I also have small branches with leaves from the trees outside for them to climb and get to the top of the jar, and for the fruit flies to go up on.

If they think they're getting their own tv they're crazy little buggers. first of all, they don't make them small enough to fit in the jars, and they can't afford cable tv anyway...  So they'll just have to settle for watching my tv in the kitchen


----------



## Katnapper (Dec 28, 2008)

nasty bugger said:


> I have chives growing in one half of the quart jars, for the mantis' to climb and whatnot, since they seemed to enjoy crawling on my apelike hairy arm


So I guess that means you're a guy, lol.  

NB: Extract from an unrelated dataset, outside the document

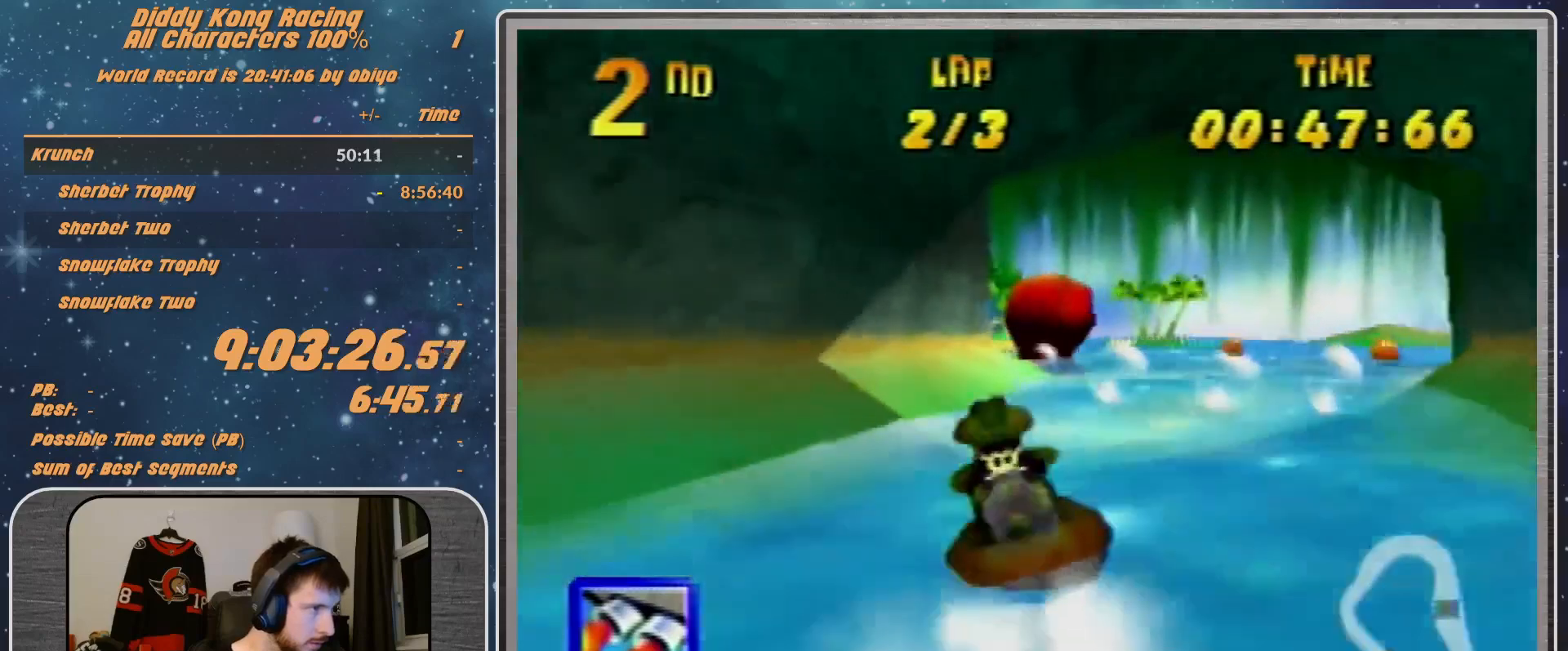
{"buttons": ["R1"], "left_stick": "up-right", "events": [[100, "left_stick", "up-left"], [433, "left_stick", "up-right"], [500, "A", "up"]]}
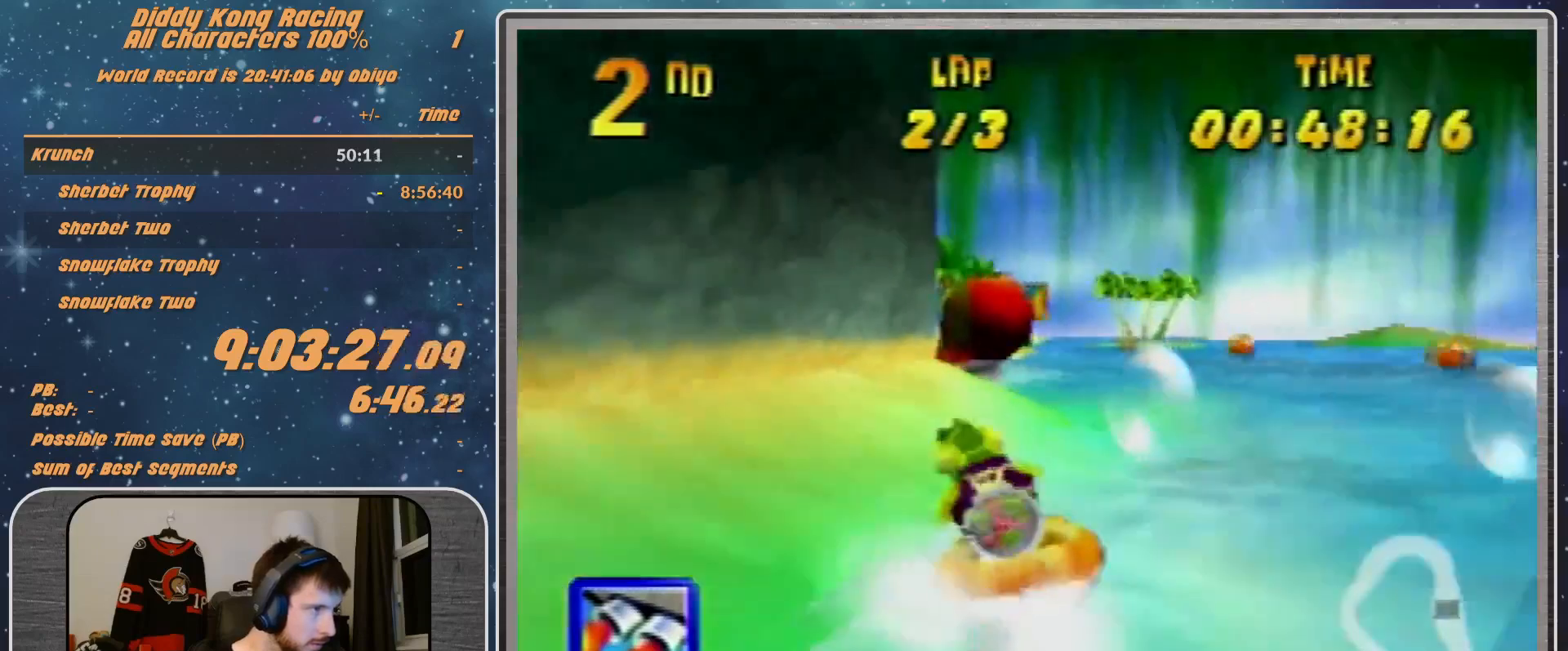
{"buttons": ["A", "R1"], "left_stick": "up-left", "events": [[33, "A", "down"], [200, "A", "up"], [233, "A", "down"], [367, "A", "up"], [367, "left_stick", "up-left"], [433, "A", "down"]]}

> If they think they're getting their own tv they're crazy little buggers. first of all, they don't make them small enough to fit in the jars, and they can't afford cable tv anyway...  So they'll just have to settle for watching my tv in the kitchen


No TV of their own?!!  How cruel! Well, just make sure you let them pick the channel or show on the kitchen one at least half of the time.


----------



## Dinora (Jan 2, 2009)

Katnapper said:


> So I guess that means you're a guy, lol.


LOL I was thinking the same thing! :lol:


----------



## nasty bugger (Jan 4, 2009)

Yup, I'm a hulluva guy, at least I think so ! that or I'm one helluva ugly girl, the bearded lady :huh: My mantis' seem to like me though, or they're just faking it till they get big enough to eat my head... They better eat their wheaties


----------



## Dinora (Jan 5, 2009)

nasty bugger said:


> Yup, I'm a hulluva guy, at least I think so ! that or I'm one helluva ugly girl, the bearded lady :huh: My mantis' seem to like me though, or they're just faking it till they get big enough to eat my head... They better eat their wheaties


So... do your pets often fake it with you? 

To quote an old movie: "you can love your pets, you just can't _*LOVE*_ your pets"  

LOL

Just kidding!


----------



## nasty bugger (Jan 6, 2009)

Not really, I'm not into fakes.

Pet's are what they are, and even if they don't like me, they are still just mantis', or fish, or whatever. After all, mantis' are just predators/killers.

I consider the world one big enclosure with all of us being pets, we humans are usually just a bit more predatory, be it killing or business wise, and destructive to this world.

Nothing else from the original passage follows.